Kaum muslimin dari Madinah dengan bebasnya bisa masuk ke
Mekah tanpa mendapat tekanan dan ancaman. Mereka bisa bertemu dengan keluarga
yang ada di Mekah. Di samping itu, kaum muslimin yang ada di Madinah bisa melakukan
perdagangan di Mekah dengan bebas. Hubungan sosial antara kaum muhajirin yang
telah meninggalkan Mekah ketika berhijrah, dapat terjalin kembali dengan
keluarga dan sahabat di Mekah.
Sifat Nabi Muhammad saw yang adil, bahkan sudah
ditunjukkannya jauh sebelum menjadi Rasul. Ketika ia ditunjuk untuk memutuskan
siapa yang berhak membawa Hajar Aswad ke dalam Ka’bah oleh para Kabilah di
Mekah, dengan bijak Nabi mengambil keputusan. Diambilnya kain, diletakkan Hajar
Aswad diatasnya. Setiap perwakilan Kabilah memegang ujung kain tersebut. Semua
pihak puas.
Kelembutan dan kasih sayangnya, ia perlihatkan saat menjadi
orang pertama yang mengunjungi seorang nenek tua yang sakit. Padahal, nenek
tersebut kerap meludahi Nabi Muhammad saw saat hendak pergi ke masjid.

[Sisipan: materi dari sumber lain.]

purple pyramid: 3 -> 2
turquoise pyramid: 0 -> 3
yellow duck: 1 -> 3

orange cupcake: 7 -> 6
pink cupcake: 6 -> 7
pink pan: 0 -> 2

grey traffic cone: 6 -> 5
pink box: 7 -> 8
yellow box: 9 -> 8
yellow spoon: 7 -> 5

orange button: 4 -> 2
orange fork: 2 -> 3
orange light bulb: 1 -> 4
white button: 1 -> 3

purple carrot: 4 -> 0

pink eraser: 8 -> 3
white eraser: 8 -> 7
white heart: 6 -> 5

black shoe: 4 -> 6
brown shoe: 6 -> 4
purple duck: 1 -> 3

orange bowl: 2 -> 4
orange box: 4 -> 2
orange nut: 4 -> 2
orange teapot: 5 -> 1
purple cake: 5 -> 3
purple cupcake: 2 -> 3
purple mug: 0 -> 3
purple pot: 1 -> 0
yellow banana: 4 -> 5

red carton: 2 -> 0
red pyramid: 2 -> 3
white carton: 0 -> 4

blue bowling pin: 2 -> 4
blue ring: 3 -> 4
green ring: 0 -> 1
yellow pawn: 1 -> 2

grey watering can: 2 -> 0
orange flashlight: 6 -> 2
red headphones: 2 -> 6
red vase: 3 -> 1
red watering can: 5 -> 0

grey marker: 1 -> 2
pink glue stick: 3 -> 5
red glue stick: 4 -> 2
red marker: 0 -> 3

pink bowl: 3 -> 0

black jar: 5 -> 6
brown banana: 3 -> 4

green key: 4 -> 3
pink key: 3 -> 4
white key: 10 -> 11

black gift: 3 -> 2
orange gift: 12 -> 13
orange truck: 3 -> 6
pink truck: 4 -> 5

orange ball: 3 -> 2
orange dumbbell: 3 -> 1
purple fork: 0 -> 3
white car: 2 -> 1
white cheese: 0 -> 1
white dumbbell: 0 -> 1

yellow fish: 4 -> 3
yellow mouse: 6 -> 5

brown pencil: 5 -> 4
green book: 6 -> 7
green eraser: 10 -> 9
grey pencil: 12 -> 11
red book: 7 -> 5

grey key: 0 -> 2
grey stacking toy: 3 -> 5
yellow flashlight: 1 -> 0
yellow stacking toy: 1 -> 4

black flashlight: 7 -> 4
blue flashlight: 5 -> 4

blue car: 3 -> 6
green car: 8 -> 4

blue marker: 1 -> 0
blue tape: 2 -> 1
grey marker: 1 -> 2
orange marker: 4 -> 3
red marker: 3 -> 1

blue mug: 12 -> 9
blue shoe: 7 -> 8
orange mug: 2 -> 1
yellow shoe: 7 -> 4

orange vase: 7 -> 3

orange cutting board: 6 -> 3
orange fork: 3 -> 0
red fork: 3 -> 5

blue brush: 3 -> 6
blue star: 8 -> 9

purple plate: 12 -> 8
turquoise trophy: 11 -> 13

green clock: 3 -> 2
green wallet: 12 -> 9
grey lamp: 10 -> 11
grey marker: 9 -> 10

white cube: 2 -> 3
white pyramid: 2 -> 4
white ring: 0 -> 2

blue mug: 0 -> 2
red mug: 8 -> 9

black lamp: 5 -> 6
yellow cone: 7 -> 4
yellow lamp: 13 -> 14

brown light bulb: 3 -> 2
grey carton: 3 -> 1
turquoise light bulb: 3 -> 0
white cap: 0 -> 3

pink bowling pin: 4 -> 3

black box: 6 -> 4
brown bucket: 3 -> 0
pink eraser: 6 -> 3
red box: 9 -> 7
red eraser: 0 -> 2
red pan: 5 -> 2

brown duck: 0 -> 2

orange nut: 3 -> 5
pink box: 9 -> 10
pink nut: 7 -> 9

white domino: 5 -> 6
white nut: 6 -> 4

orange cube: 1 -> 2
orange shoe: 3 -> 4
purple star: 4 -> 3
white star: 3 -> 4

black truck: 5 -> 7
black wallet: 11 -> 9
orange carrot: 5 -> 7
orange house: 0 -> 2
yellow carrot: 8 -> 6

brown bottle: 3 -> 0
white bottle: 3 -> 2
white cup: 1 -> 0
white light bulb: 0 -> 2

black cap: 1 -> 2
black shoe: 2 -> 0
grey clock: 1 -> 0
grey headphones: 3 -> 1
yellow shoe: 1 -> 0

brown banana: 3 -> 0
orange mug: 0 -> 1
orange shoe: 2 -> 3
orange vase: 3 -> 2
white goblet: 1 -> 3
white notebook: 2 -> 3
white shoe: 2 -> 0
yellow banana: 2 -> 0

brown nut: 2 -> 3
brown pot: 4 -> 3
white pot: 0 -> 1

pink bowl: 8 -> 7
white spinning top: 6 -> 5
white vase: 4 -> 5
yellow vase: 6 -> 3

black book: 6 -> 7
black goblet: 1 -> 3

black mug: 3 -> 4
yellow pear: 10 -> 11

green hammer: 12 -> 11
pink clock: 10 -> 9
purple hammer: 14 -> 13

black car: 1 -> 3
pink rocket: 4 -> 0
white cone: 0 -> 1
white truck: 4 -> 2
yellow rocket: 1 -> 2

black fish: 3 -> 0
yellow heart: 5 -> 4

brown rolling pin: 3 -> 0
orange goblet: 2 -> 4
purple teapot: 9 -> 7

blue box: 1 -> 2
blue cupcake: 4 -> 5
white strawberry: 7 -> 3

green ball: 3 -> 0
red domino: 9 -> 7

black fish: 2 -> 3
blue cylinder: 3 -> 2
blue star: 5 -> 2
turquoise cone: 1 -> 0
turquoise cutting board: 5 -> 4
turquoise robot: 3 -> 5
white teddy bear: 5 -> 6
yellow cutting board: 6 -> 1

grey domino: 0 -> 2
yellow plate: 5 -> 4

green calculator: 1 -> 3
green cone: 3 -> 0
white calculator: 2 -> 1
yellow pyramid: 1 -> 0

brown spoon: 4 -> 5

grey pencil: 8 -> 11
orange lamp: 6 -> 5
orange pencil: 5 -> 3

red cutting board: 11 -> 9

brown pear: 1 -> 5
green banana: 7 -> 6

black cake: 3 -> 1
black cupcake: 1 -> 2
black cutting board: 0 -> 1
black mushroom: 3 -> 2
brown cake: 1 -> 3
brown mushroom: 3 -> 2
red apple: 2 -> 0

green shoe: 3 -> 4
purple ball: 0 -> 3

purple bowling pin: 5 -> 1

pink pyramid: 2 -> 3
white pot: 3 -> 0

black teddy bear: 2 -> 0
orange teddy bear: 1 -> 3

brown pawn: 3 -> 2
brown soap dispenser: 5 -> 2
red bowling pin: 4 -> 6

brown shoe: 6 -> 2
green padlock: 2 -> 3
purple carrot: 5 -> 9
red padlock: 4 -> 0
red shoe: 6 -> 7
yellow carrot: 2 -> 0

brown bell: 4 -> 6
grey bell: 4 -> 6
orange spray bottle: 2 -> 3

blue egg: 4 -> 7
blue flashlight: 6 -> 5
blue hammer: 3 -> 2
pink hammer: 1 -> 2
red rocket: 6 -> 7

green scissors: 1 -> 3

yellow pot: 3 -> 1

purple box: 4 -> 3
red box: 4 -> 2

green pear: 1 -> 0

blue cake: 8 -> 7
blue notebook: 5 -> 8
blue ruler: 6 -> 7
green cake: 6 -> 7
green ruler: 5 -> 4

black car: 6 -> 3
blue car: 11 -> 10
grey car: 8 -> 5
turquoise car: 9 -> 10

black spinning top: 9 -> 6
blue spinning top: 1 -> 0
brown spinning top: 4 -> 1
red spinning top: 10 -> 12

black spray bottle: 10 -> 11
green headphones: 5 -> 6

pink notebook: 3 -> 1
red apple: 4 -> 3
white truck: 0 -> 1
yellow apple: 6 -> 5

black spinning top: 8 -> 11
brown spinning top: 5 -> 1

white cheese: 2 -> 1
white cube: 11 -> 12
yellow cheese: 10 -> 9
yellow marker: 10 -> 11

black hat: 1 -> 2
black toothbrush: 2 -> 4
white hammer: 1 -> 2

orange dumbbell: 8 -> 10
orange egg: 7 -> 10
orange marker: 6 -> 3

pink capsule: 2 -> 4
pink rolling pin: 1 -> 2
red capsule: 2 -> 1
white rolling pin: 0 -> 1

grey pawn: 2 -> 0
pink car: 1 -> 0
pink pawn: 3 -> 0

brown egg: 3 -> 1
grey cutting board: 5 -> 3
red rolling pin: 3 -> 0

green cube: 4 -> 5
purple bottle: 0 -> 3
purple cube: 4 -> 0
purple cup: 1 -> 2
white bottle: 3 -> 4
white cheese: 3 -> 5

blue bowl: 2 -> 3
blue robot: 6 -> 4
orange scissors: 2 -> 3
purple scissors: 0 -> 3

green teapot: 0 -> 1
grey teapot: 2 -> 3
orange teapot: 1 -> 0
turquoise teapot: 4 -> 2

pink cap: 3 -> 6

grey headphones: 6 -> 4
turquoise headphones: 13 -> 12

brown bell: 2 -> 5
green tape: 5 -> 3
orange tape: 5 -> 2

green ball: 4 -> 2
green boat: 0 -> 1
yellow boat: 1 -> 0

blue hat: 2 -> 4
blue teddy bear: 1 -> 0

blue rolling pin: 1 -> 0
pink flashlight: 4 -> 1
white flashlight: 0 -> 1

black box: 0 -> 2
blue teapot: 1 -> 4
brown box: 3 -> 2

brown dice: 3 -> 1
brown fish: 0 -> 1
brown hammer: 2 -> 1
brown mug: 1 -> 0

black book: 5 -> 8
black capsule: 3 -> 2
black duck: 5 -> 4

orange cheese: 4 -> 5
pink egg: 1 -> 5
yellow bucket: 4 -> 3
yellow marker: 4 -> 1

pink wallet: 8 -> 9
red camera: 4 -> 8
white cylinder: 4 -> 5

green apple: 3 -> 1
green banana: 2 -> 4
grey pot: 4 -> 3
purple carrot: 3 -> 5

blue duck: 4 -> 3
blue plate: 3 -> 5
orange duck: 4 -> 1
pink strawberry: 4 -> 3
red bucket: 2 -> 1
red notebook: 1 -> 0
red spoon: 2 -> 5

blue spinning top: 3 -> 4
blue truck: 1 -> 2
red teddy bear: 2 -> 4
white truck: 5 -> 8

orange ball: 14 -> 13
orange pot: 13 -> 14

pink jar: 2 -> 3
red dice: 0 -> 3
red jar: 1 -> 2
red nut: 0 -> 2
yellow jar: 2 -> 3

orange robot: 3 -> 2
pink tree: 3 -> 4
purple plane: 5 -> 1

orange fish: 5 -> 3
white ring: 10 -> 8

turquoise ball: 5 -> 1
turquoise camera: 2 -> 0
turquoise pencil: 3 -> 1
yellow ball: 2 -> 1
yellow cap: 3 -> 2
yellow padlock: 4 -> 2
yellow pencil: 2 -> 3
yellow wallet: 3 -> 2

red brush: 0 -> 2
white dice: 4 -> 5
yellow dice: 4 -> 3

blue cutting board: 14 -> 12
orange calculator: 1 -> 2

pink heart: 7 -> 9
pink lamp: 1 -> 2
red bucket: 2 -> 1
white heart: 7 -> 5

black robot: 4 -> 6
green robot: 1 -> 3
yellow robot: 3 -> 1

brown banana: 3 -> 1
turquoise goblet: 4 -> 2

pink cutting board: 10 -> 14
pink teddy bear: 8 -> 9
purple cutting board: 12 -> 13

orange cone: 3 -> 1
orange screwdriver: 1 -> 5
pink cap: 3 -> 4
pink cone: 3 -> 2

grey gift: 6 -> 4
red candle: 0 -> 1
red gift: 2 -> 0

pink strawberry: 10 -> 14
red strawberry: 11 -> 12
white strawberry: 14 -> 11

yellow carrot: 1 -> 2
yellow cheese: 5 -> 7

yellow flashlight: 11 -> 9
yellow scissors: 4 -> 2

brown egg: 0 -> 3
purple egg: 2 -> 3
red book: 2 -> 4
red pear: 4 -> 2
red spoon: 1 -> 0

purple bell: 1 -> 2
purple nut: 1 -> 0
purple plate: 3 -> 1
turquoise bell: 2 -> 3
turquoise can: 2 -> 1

Sayangnya, kemuliaan akhlaq Nabi tak juga bisa diikuti oleh
umatnya yang mengaku mencintainya. Contoh, betapa sulitnya sifat jujur dan
amanah dimiliki oleh mayoritas rakyat dan pemimpin negeri ini –-sifat yang
justru melekat pada diri Nabi yang mereka cintai sehingga diberi gelar “Al
Amin.” Korupsi, kebohongan publik, hakim yang mudah disuap, polisi yang kerap
meminta “uang damai”, adalah contoh dari borok yang menghiasi wajah Ibu
Pertiwi.
Kita boleh jadi kesulitan mengikuti seluruh tindak tanduk
Nabi saw yang penuh dengan keagungan. Kepeduliannya, kejujuran, keadilan,
kebijaksanaan hingga kelembutannya. Tapi, seberapa sulitkah kita hanya untuk
mengikuti salah satu akhlaqnya?
Kita, terutama para pemimpin negeri ini, tampak begitu sukar
(atau tidak mau?) mengikuti hanya satu perilaku Nabi saw. Dan kita pun harus
merasakan kedukaan yang sama seperti yang dialami oleh kaum muslimin, lebih
dari 14 abad lalu, saat Nabi saw wafat. Karena, hampir tidak ada pemimpin yang
patut diteladani. Kami rindu padamu ya, Rasul.